Après Dijon la veille et avant un déplacement dans l’Ain ce dimanche, Bruno Le Maire était à Tours le vendredi 23 septembre. Pour son meeting, 500 personnes ont fait le déplacement à l’hôtel de ville, somptueux bâtiment à la gloire de la IIIe république. L’horaire, 19 heures, est habilement choisi : pas trop tard pour les seniors, juste à temps pour les cadres sup’, tout de même bien plus rares finalement que les cheveux gris dans la salle.

Convoquer Chirac, rendre hommage aux anciens

Accueilli par le maire Serge Babary (LR), qui a subtilisé la ville de Tours à la gauche aux dernières municipales, Bruno Le Maire laisse les élus locaux faire leur promotion, et la sienne par la même occasion. Le dernier d’entre eux, Philippe Briand, ne s’embarrasse pas de périphrases juste avant de passer la parole à la vedette du soir. Évoquant ceux qui s’éloigneraient du pacte républicain, le député-maire de Saint-Cyr-sur-Loire, par ailleurs mis en examen dans l’affaire Bygmalion, y va au Kärcher : « Vous vivez selon nos rites (…) ou sinon vous la bouclez et vous retournez d’où vous venez ! » Tonnerre d’applaudissements dans la salle.

Le Maire, lui, choisit de commencer par un hommage appuyé à Jacques Chirac. L’ancien président, vraie madeleine de Proust pour les plus de 60 ans, est toujours une bonne carte à jouer pour l’ex-ministre de l’Agriculture. Mais très vite, Bruno Le Maire, 47 ans, embraye sur « le renouveau », qui « n’est pas une question d’âge« . Adressée à Serge Babary, 70 ans, la remarque fait sourire la salle. Et révèle toute l’ambiguïté du positionnement du député de l’Eure : faire l’éloge de la nouveauté en ménageant les anciens, présenter une image de rebelle face à des concurrents plus âgés… qu’il a parfois servi avec abnégation au cours de sa carrière politique.
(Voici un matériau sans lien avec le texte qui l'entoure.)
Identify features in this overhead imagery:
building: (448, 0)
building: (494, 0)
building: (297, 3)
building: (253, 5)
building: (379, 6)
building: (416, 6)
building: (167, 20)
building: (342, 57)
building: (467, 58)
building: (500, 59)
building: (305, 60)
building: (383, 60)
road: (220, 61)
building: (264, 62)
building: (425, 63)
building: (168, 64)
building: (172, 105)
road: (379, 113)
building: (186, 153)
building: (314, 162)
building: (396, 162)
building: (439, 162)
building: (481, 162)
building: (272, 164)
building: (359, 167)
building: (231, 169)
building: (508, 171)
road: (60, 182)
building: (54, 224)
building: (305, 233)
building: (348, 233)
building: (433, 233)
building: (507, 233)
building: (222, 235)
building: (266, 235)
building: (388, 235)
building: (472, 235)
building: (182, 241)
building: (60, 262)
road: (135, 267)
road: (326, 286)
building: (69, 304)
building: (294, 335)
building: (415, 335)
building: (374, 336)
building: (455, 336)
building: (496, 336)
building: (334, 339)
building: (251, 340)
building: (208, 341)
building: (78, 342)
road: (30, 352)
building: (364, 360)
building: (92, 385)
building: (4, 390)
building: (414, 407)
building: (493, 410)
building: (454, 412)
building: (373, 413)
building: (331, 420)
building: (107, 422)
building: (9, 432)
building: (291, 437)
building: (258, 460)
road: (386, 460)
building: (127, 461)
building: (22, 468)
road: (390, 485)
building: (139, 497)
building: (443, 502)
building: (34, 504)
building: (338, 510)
Haro sur les syndicats et les fonctionnaires

Alors, Le Maire s’appuie sur les valeurs sûres de la droite républicaine, en les épiçant un peu pour coller à l’air du temps. Sous Le Maire, le dialogue social se fera sans les syndicats. Fini de « ménager la chèvre et le chou » avec ces syndicalistes qui « défendent leurs privilèges » : « Je ne négocierai pas les décisions qui s’imposent pour l’intérêt général du pays ». Ces privilégiés de fonctionnaires sont aussi dans la ligne de mire, et plus précisément ceux de la fonction publique territoriale : « Je propose que demain, à chaque fois qu’un fonctionnaire territorial part à la retraite, il sera remplacé par un agent sous statut privé ». Succès assuré.

Sur le plan sociétal et celui de l’éducation, mêmes recettes, même résultat. « Najat Vallaud-Belkacem nous explique qu’il faut laisser la possibilité aux enfants de CP d’apprendre l’arabe » ? Non, répond Bruno Le Maire : « Au CP, on apprend la langue française ». La salle vrombit de plaisir. Le collège unique ? « Nous le supprimerons ». Quand au voile, « nous n’accepterons pas que certains en France des hommes veuillent rendre les femmes invisibles dans la société française ». Devant un auditoire conquis, le candidat à la primaire déroule : « Jamais les lois de la République ne doivent se soumettre aux lois religieuses ». En résumé, Bruno Le Maire l’assure : « Il est temps que ça décoiffe un peu dans notre pays pour que les choses changent ». Pas trop, quand même.